Mailarchive has been discontinued

I launched mailarchives.bentasker.co.uk back in 2014. As well as hosting mirrors of mailing lists such as tor-talk and cypherpunks, it also hosted mail based notifications derived from multiple sources (such as RSS feeds, lists etc) like my CVEs list.

However, I've taken the decision to take mailarchives.bentasker.co.uk offline - this post details the rationale behind that choice.

To explain the decision, it's first worth looking at the relevant parts of the journey up to this point.


Content Filtering

When the archive was originally set up, it was set up as a direct mirror - anything that hit the mailing list was mirrored.

However, in February 2017, things hit a bit of a tipping point for me, a number of the mailing lists were being targetted with anti-semetic and white supremacist rhetoric. At the time, I pushed a notification into the mirror

When I originally set up a mirror of the Cyberpunks list, my intention was to mirror "as is".

That, unfortunately, needs to change because the nature of the speech happening on the list has similarly changed.

A number of posters are repeatedly posting opinions and positions that I'm very strongly opposed to, and frankly seem to be becoming all too often repeated on the net.

They are, of course, at liberty to speak their mind, just as I'm at liberty to decide that I won't mirror their Neo-Nazi white supremacist bullshit under my domain.

As of now, future messages from the following addresses will no longer be included in the mirror.

This decision was also later recorded in MAILARCHIV-1.

Essentially, the position I took was: whilst freedom of speech allows you to air your objectionable views, there is absolutely no reason that I should be required to host it under bentasker.co.uk.

Over time, additional addresses were filtered for similar things (MAILARCHIV-2, MAILARCHIV-4, MAILARCHIV-12.html, MAILARCHIV-13 and MAILARCHIV-14).

I tried to keep the bar for blocking high, but that also meant there was still a lot of stuff going through, and the reactive nature of the blocking only increased that.

Eventually, I reached the point that I decided the quality/value of the Cypherpunks mailing list (in particular) had dropped so far that there simply was no point in continuing to mirror it. The list had ceased to be about the laudable aims of Cypherpunks and degraded entirely into a list of conspiracy theories, racism and general shitheadedness (looking in now, it doesn't seem to have improved, with most of the same players still active).


You seem to have mentioned...

Anyone who runs a website has probably received at least one mail like

You seem to have written about VPNs at "your address/some/path", I recently wrote a post that I thought your visitors might find really helpful, perhaps you could link to "their site/covered/in/ads"?

Now, just imagine just how many of these spammy mails you get when you're hosting arbitrary user generated content.

It's not just keyword related spam either, you get mails about outbound links

You are linking to [some domain] on your page at https://mailarchives.bentasker.co.uk/Mirrors/[some message]. Could you consider linking to [some other domain]

Which come in because people are linking out to useful references in their mailing list contributions.
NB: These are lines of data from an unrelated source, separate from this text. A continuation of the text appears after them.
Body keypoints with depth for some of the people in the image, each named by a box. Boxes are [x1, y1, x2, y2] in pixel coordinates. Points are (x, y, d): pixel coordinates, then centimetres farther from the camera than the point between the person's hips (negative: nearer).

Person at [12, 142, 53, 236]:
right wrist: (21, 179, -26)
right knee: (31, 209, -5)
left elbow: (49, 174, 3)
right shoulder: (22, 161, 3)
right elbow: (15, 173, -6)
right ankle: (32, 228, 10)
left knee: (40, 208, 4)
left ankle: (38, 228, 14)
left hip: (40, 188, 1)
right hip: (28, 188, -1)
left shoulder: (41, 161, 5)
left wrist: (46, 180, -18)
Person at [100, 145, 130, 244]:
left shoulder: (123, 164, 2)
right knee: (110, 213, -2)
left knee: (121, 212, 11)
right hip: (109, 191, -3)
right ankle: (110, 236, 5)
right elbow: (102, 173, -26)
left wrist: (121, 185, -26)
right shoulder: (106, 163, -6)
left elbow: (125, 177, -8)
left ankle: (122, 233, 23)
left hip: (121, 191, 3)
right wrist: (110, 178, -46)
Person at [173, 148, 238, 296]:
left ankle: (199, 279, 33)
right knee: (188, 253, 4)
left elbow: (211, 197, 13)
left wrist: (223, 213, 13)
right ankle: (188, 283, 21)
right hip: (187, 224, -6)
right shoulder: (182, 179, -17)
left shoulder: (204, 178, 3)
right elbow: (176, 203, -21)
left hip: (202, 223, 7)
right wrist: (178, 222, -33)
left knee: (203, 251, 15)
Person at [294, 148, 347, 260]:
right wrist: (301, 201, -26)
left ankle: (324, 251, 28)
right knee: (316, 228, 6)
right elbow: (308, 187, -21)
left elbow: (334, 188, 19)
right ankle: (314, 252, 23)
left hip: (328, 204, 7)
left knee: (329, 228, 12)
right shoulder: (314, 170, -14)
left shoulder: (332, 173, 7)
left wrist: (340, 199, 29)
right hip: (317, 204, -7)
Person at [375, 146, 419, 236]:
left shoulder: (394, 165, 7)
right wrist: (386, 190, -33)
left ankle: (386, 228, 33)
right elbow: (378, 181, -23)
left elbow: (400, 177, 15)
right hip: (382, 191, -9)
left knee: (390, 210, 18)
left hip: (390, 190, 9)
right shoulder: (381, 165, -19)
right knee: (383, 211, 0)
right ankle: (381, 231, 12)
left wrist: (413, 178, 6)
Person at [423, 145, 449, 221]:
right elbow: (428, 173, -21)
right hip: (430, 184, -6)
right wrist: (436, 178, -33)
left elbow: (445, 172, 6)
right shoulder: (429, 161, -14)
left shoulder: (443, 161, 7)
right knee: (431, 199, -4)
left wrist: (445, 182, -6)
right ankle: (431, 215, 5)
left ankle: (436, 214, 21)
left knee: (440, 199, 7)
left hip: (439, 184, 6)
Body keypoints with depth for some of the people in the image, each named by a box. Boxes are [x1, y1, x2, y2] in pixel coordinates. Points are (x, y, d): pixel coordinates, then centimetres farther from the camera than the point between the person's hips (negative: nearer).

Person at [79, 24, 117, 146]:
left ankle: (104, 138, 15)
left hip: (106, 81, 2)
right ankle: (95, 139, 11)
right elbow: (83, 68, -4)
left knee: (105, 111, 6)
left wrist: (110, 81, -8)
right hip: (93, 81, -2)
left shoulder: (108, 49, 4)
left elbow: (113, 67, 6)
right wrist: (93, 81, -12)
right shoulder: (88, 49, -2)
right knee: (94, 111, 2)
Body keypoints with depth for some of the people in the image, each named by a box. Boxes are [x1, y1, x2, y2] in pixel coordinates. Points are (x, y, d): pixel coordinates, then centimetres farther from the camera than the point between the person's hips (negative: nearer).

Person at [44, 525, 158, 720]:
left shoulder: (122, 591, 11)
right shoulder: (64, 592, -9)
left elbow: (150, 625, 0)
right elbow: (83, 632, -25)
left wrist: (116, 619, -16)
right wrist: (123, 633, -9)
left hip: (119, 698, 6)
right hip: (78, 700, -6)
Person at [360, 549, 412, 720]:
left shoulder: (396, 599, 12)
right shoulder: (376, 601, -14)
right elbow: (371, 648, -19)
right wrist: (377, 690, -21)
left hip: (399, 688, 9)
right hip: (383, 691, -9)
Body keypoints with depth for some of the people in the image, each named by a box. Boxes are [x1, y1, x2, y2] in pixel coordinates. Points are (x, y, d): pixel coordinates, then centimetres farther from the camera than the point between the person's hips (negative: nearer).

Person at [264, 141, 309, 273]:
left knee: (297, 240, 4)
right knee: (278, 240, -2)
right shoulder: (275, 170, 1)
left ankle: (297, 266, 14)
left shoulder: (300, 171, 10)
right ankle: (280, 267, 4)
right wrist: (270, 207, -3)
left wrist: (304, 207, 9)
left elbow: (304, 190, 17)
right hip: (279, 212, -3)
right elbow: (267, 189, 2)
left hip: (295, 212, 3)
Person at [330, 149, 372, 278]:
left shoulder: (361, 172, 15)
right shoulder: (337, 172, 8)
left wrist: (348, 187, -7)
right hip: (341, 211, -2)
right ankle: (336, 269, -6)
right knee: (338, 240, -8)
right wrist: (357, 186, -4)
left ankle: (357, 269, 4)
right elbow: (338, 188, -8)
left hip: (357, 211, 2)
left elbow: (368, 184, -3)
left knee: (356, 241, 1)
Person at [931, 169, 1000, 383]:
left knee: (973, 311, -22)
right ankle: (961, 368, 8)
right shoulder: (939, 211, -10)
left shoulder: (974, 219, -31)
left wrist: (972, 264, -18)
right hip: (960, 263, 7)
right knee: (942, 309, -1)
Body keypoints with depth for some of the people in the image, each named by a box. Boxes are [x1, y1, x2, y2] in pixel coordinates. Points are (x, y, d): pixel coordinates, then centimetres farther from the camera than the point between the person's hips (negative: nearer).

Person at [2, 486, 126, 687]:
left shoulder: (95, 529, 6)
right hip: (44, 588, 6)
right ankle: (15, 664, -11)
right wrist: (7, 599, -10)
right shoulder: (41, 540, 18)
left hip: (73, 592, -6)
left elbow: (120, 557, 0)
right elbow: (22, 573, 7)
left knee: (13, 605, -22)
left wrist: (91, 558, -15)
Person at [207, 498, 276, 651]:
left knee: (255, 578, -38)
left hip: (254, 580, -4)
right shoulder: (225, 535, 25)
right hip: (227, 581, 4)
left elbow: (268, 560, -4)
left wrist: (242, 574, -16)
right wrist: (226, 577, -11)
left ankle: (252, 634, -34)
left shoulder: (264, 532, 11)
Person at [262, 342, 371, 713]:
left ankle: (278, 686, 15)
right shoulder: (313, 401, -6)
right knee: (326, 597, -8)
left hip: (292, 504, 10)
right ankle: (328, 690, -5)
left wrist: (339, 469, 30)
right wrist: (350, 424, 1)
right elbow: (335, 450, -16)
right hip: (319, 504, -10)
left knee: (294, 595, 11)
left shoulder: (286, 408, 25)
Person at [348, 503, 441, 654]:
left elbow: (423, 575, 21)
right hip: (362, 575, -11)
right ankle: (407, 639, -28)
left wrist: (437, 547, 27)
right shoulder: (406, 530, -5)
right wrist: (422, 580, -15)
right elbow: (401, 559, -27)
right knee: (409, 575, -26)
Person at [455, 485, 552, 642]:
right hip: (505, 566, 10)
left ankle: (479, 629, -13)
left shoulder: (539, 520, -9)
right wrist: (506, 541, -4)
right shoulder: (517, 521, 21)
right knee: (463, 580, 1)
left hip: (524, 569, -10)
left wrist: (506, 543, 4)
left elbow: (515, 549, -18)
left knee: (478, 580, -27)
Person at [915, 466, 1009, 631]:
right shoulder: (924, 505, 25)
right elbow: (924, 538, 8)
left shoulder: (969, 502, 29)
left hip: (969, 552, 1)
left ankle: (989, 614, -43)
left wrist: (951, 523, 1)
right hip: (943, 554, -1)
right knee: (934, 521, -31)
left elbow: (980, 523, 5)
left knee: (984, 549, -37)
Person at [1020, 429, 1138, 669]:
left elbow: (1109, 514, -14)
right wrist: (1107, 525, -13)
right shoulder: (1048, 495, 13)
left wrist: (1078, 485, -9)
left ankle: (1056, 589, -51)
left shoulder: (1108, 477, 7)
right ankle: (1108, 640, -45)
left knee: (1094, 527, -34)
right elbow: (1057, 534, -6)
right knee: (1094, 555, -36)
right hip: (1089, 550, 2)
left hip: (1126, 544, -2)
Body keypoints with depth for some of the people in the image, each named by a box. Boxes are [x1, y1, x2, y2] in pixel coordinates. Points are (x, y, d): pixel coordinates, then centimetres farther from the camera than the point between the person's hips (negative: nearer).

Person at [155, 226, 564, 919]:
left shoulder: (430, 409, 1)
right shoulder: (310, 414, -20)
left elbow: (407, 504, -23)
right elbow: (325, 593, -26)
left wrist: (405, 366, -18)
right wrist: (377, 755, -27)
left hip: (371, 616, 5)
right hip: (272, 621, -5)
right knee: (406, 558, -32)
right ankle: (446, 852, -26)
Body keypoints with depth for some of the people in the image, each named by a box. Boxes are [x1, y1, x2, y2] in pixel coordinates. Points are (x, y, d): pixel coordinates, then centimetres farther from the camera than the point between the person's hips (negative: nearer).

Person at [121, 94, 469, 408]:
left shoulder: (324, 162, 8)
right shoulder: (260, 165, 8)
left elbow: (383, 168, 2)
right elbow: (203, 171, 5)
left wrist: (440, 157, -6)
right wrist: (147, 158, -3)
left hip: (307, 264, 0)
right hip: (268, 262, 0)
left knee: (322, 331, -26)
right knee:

Inevitably, due to the sheer number of unsolicited "suggestions" being sent, some of it slips through spam filters.


Is anyone actually using it?

The archive was always active serving something. If you tail -f the access logs, there's a relentless march of loglines.

But, closer examination shows that this activity is basically all bot originated, consisting of

  • Bots looking for links/keywords so they can spam you
  • Search engine spiders

A mailing list archive, by it's very nature, consists of millions upon millions of small pages - so it takes a lot of requests for even a single spider to achieve full index coverage.

Because I dual-home my sites onto Tor, I get Onion search engines such as (Ahmia.fi) crawling too, increasing the load further.

Obviously, it's expected that search engine spiders will account for most page views - most humans just don't try to click through every page, they'll read a few and then go elsewhere. But, even accounting for that, the number of human visitors to the archives looks negligible.


The decision to discontinue

Ultimately, I put mailarchives.bentasker.co.uk online as a service to others, but there was no point in maintaining it if not enough people were using it.

Despite there not being many human visits, the bandwidth cost of maintaining the archive was quite high - lots of search engines x lots of pages = lots of bandwidth. Any human traffic coming into the site would likely come via a search engine, so restricting SE spiders could only be counterproductive.

Even were that not the case, maintaining the archive would also mean continuing to host examples of some pretty objectionable speech under my domain. The old adage that "bad" speech should be allowed so it can be challenged only works if there's someone challenging it, and in many of these cases there either was no dissenting voice, or it was buried under a pile on. I'm really not interested in hosting a portrayal of the worst of humanity on an ongoing basis.

I raised an internal ticket about a month ago, laying my thoughts out, and then left it over the Christmas period to see whether my position shifted/softened.

Conclusion

Which brings us to today.

I've removed content from mailarchives.bentasker.co.uk and lxjwnnwvbp25jt3q44bcyulhkzr2e344tnkyh3qrqneukmshik3qotyd.onion - the vast majority of pages will now redirect to a page called gone.html which provides links out to more mainstream mirrors/archives.

The domains themselves will remain online, so that anything/anyone that is following links into them at least gets an explanation of where it's gone.